─── MATERIALS PROVIDED ───
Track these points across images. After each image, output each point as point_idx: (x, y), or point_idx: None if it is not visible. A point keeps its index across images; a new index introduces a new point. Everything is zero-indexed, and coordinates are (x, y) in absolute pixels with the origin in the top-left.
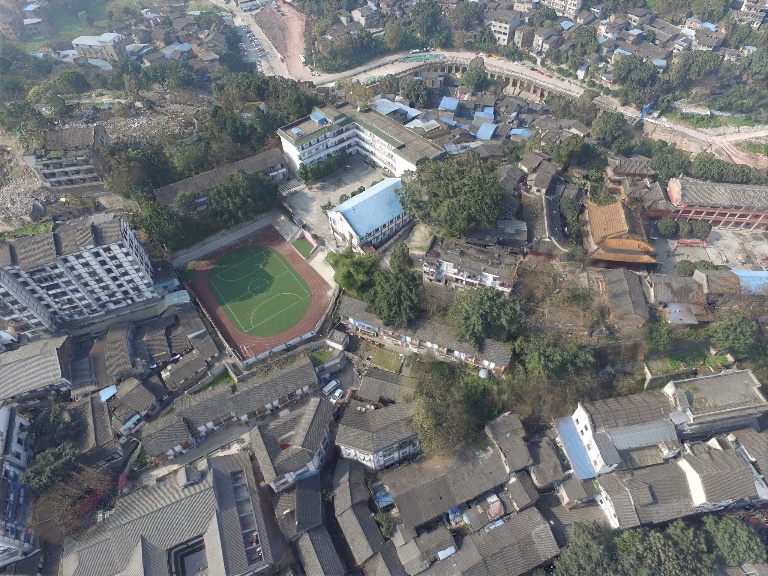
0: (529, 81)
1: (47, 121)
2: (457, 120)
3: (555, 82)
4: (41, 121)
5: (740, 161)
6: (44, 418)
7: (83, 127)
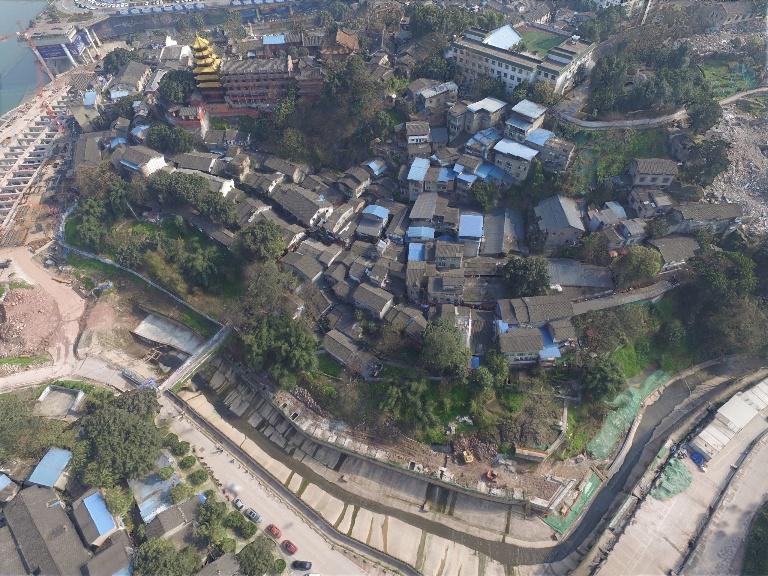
0: (321, 515)
1: (766, 3)
2: (455, 212)
3: (266, 506)
4: (767, 0)
5: (71, 333)
6: (591, 1)
7: (762, 33)
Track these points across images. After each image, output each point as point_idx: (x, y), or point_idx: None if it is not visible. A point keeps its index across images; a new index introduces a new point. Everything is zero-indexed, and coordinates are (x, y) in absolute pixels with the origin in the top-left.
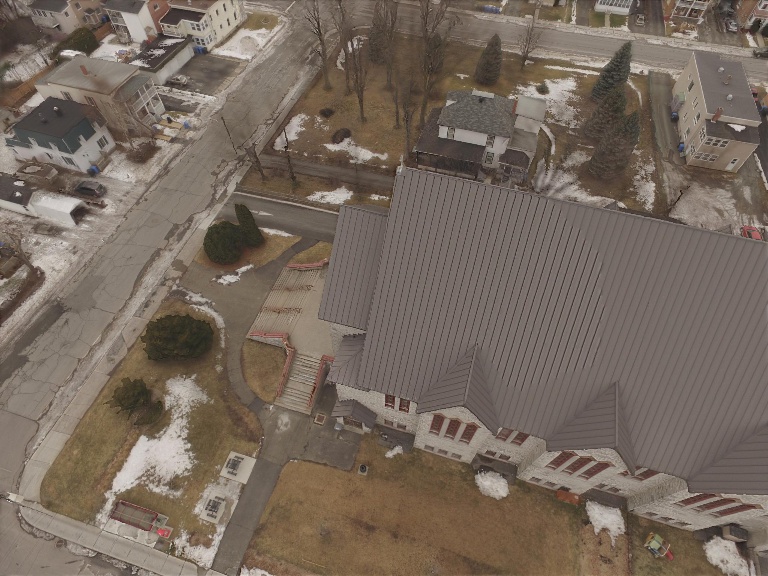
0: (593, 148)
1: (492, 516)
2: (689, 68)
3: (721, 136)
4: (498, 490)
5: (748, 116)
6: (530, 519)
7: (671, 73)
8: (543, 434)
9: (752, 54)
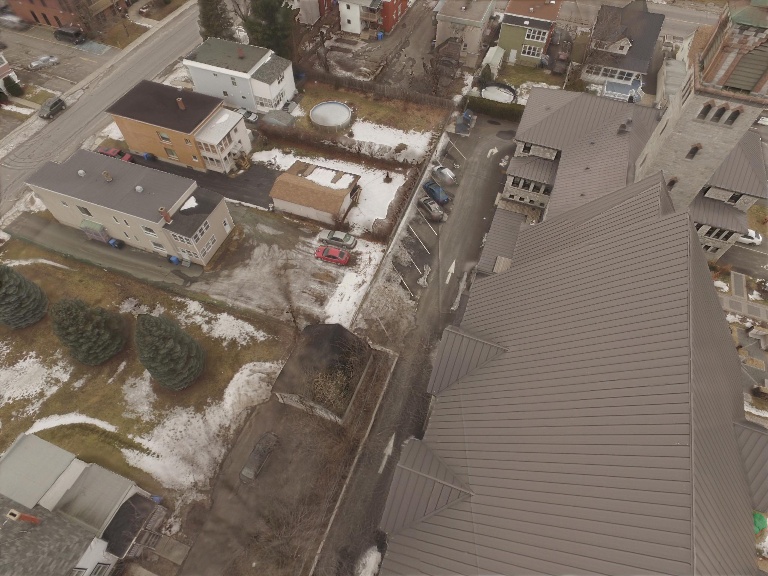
0: (126, 363)
1: None
2: (49, 198)
3: (197, 225)
4: None
5: (180, 188)
6: None
7: (24, 209)
8: None
9: (43, 120)
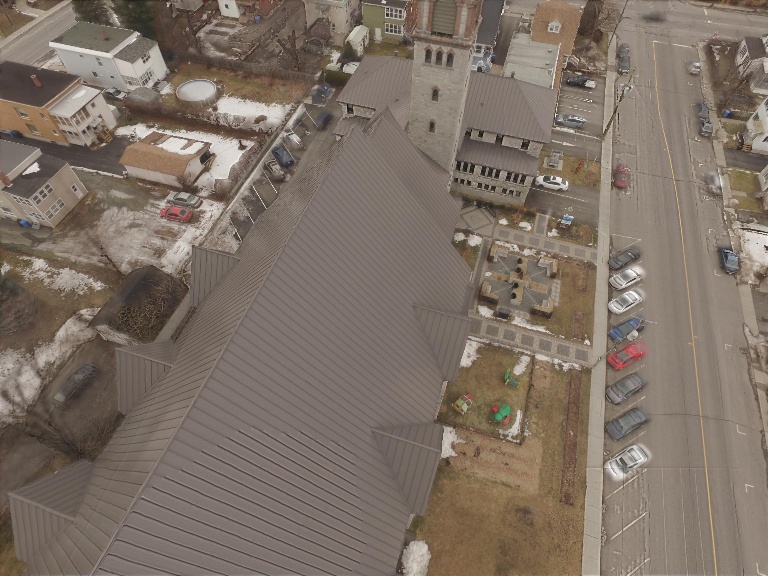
0: None
1: (448, 567)
2: None
3: (37, 187)
4: (422, 555)
5: (23, 155)
6: (448, 521)
7: None
8: (406, 517)
9: None
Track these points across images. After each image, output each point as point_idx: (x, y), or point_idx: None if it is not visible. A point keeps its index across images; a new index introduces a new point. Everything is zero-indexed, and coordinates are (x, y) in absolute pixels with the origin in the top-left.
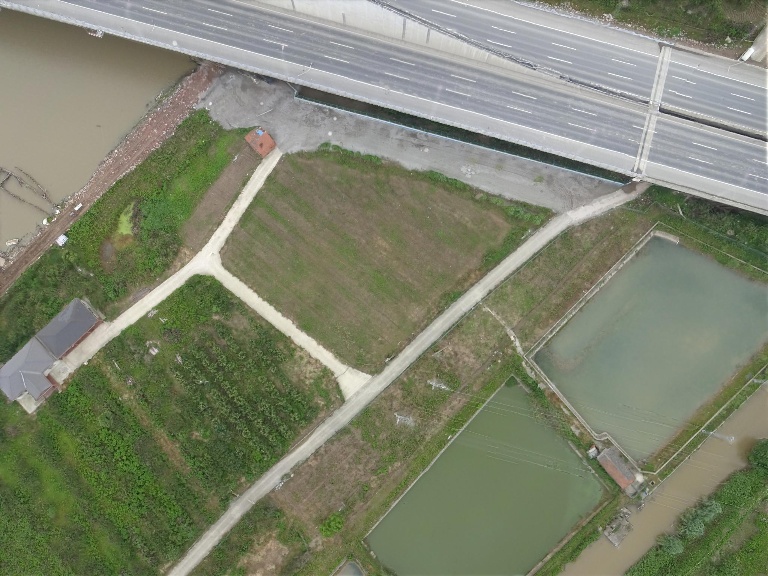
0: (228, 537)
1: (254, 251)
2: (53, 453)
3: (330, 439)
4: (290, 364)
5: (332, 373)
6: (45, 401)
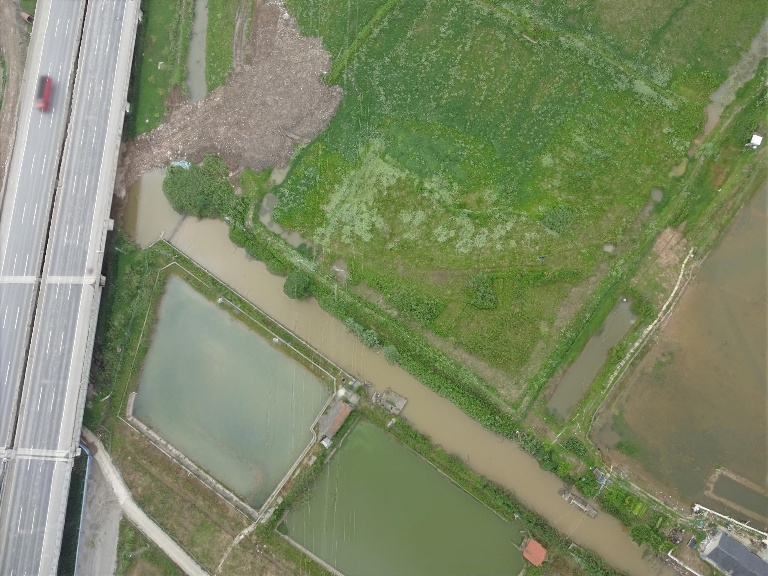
0: None
1: None
2: None
3: None
4: None
5: None
6: None
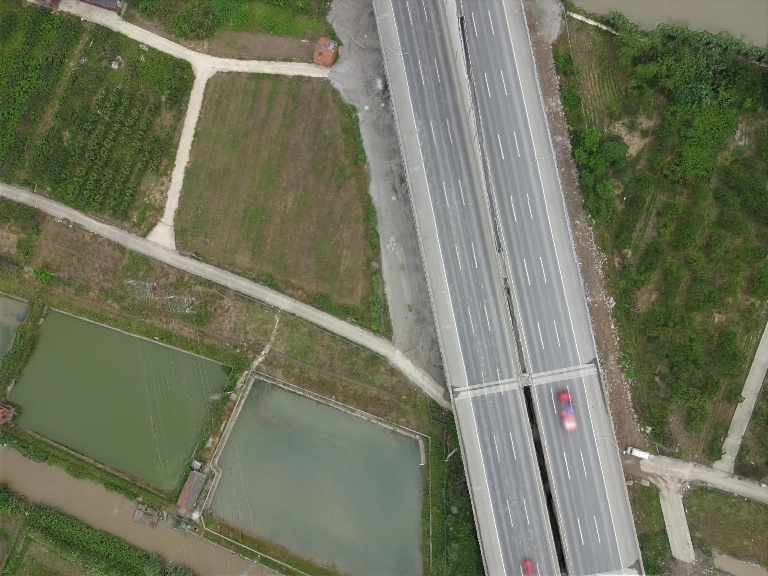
0: (2, 200)
1: (232, 99)
2: (4, 34)
3: (111, 241)
4: (154, 178)
5: (162, 215)
6: (40, 6)
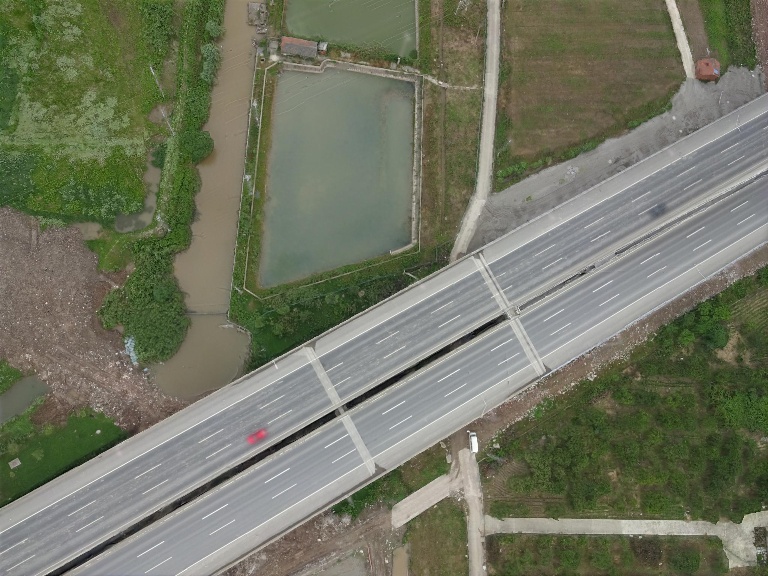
0: None
1: (642, 2)
2: None
3: None
4: None
5: None
6: None
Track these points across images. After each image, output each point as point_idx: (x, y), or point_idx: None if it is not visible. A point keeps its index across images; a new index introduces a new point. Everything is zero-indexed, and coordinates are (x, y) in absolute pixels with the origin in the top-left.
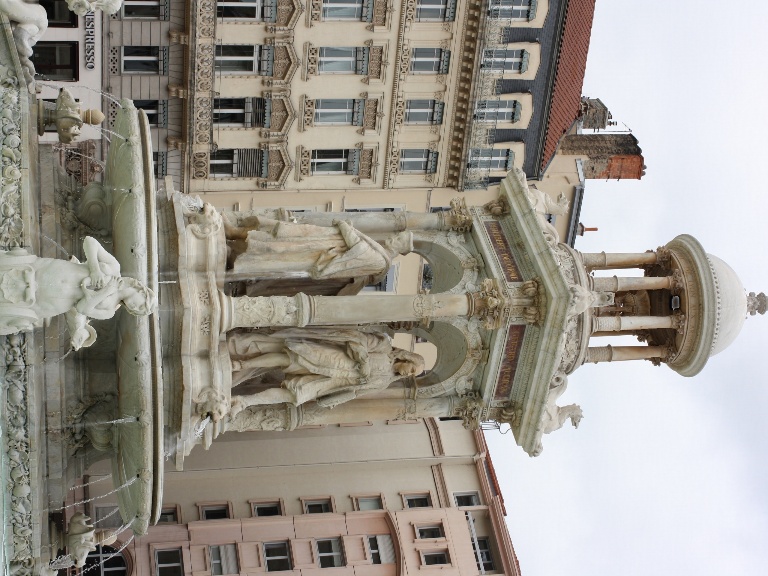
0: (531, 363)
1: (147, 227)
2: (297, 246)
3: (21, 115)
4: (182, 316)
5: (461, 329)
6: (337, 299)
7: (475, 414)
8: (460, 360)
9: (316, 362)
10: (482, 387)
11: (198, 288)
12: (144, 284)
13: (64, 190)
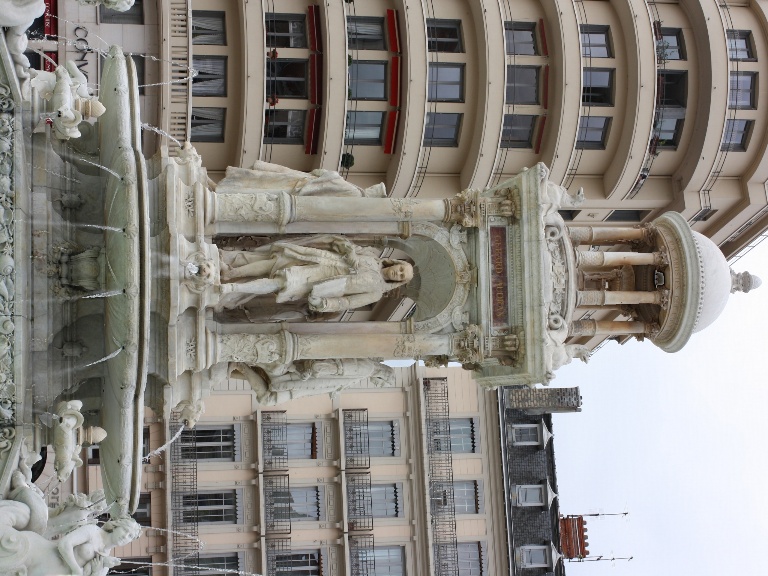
0: (520, 270)
1: (129, 85)
2: (274, 173)
3: None
4: (166, 176)
5: (444, 246)
6: None
7: (477, 343)
8: (451, 293)
9: (303, 251)
10: (479, 317)
11: None
12: (127, 119)
13: None
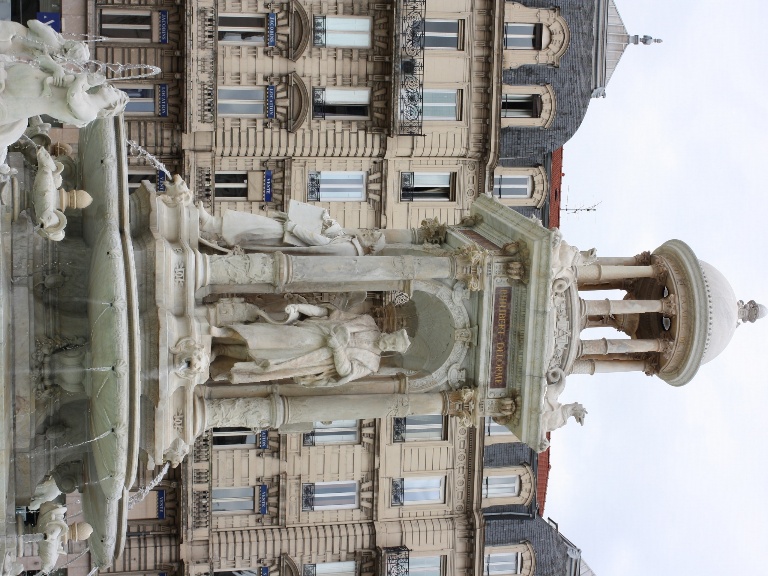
0: None
1: (125, 479)
2: (283, 377)
3: None
4: (153, 459)
5: None
6: (312, 413)
7: None
8: None
9: None
10: None
11: (173, 409)
12: None
13: (40, 354)
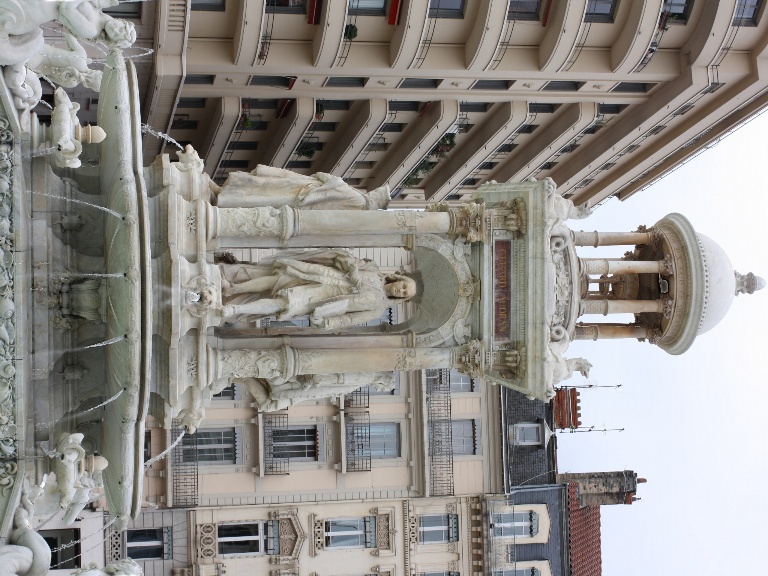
0: (524, 286)
1: (130, 99)
2: (277, 180)
3: None
4: (167, 196)
5: (448, 258)
6: None
7: (478, 358)
8: (454, 305)
9: (305, 270)
10: (481, 330)
11: None
12: (128, 140)
13: None
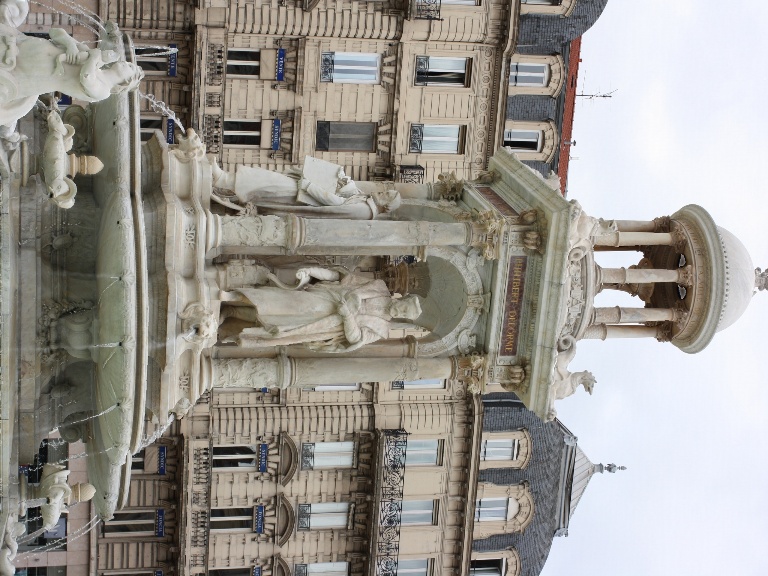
0: None
1: None
2: (292, 343)
3: (1, 320)
4: None
5: None
6: (319, 376)
7: None
8: None
9: None
10: None
11: (180, 369)
12: None
13: (47, 319)
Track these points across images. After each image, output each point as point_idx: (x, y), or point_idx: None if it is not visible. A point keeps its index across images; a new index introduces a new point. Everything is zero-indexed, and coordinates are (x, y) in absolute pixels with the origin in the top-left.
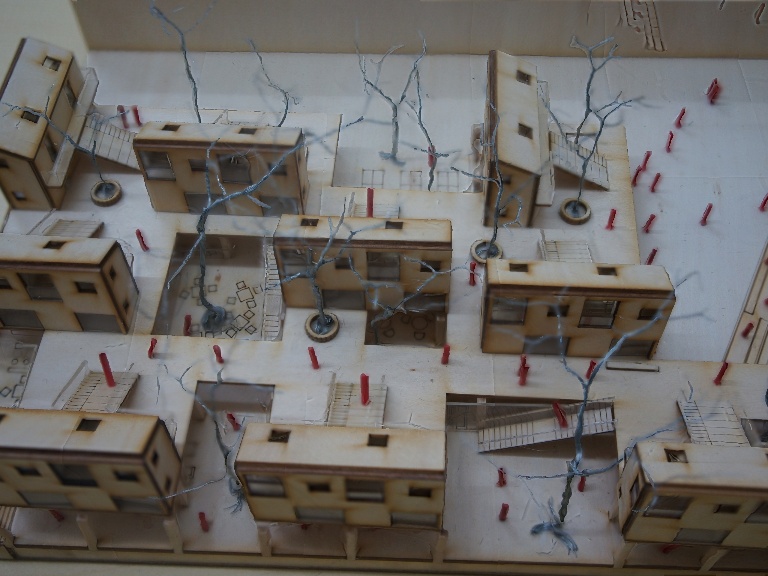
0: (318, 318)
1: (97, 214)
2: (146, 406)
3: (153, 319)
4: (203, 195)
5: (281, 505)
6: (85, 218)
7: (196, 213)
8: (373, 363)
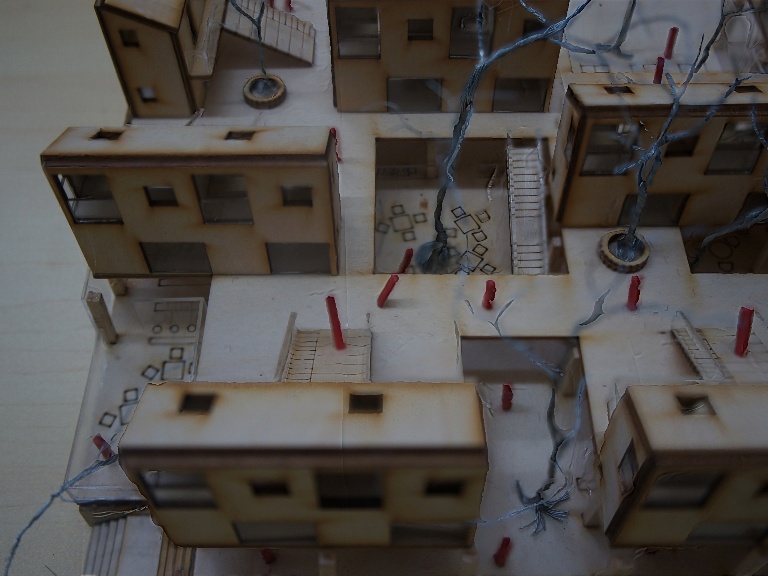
───
- [PROBLEM DETAILS]: Print all of the dataset entries above again with no changes, leaving out the pictures.

- [RESPONSE TO THE TASK]:
Track these points across images. After each image, output each point as point_idx: (x, y), or point_idx: None if it is not visible. A point keeps its index across images; a new index introduces a new point. Everything is zero-indexed, and coordinates are (x, y) in absolute pixels with the origin in the top-left.
0: (529, 81)
1: (47, 121)
2: (457, 120)
3: (555, 82)
4: (41, 121)
5: (740, 161)
6: (44, 418)
7: (83, 127)
0: (321, 515)
1: (766, 3)
2: (455, 212)
3: (266, 506)
4: (767, 0)
5: (71, 333)
6: (591, 1)
7: (762, 33)
Track these points across images. After each image, output each point as point_idx: (x, y), or point_idx: None if it is not visible. A point keeps its index across images; a new index introduces a new point. Everything is zero-indexed, and coordinates are (x, y) in absolute pixels with the origin in the top-left.
0: (593, 148)
1: (492, 516)
2: (689, 68)
3: (721, 136)
4: (498, 490)
5: (748, 116)
6: (530, 519)
7: (671, 73)
8: (543, 434)
9: (752, 54)
0: (126, 363)
1: None
2: (49, 198)
3: (197, 225)
4: None
5: (180, 188)
6: None
7: (24, 209)
8: None
9: (43, 120)
0: None
1: (448, 567)
2: None
3: (37, 187)
4: (422, 555)
5: (23, 155)
6: (448, 521)
7: None
8: (406, 517)
9: None
Track these points across images. After each image, output each point as point_idx: (x, y), or point_idx: None if it is not visible. A point keeps its index across images; a new index introduces a new point. Everything is zero-indexed, and coordinates are (x, y) in absolute pixels with the origin in the top-left.
0: (228, 537)
1: (254, 251)
2: (53, 453)
3: (330, 439)
4: (290, 364)
5: (332, 373)
6: (45, 401)
0: None
1: None
2: None
3: None
4: None
5: None
6: None
0: (2, 200)
1: (232, 99)
2: (4, 34)
3: (111, 241)
4: (154, 178)
5: (162, 215)
6: (40, 6)
0: None
1: (642, 2)
2: None
3: None
4: None
5: None
6: None
Track these points across images. After each image, output each point as point_idx: (x, y), or point_idx: None if it is not visible. A point keeps its index across images; a new index introduces a new point. Everything is zero-indexed, and coordinates are (x, y) in absolute pixels with the origin in the top-left.
0: (531, 363)
1: (147, 227)
2: (297, 246)
3: (21, 115)
4: (182, 316)
5: (461, 329)
6: (337, 299)
7: (475, 414)
8: (460, 360)
9: (316, 362)
10: (482, 387)
11: (198, 288)
12: (144, 284)
13: (64, 190)
0: (520, 270)
1: (129, 85)
2: (274, 173)
3: None
4: (166, 176)
5: (444, 246)
6: None
7: (477, 343)
8: (451, 293)
9: (303, 251)
10: (479, 317)
11: None
12: (127, 119)
13: None
0: None
1: (125, 479)
2: (283, 377)
3: None
4: (153, 459)
5: None
6: (312, 413)
7: None
8: None
9: None
10: None
11: (173, 409)
12: None
13: (40, 354)
0: (524, 286)
1: (130, 99)
2: (277, 180)
3: None
4: (167, 196)
5: (448, 258)
6: None
7: (478, 358)
8: (454, 305)
9: (305, 270)
10: (481, 330)
11: None
12: (128, 140)
13: None
0: None
1: None
2: (292, 343)
3: (1, 320)
4: None
5: None
6: (319, 376)
7: None
8: None
9: None
10: None
11: (180, 369)
12: None
13: (47, 319)
Track these points across images. After each image, output each point as point_idx: (x, y), or point_idx: None if it is not visible. A point keeps its index across images; a new index introduces a new point. Everything is zero-indexed, and coordinates are (x, y) in absolute pixels with the origin in the top-left.
0: (318, 318)
1: (97, 214)
2: (146, 406)
3: (153, 319)
4: (203, 195)
5: (281, 505)
6: (85, 218)
7: (196, 213)
8: (373, 363)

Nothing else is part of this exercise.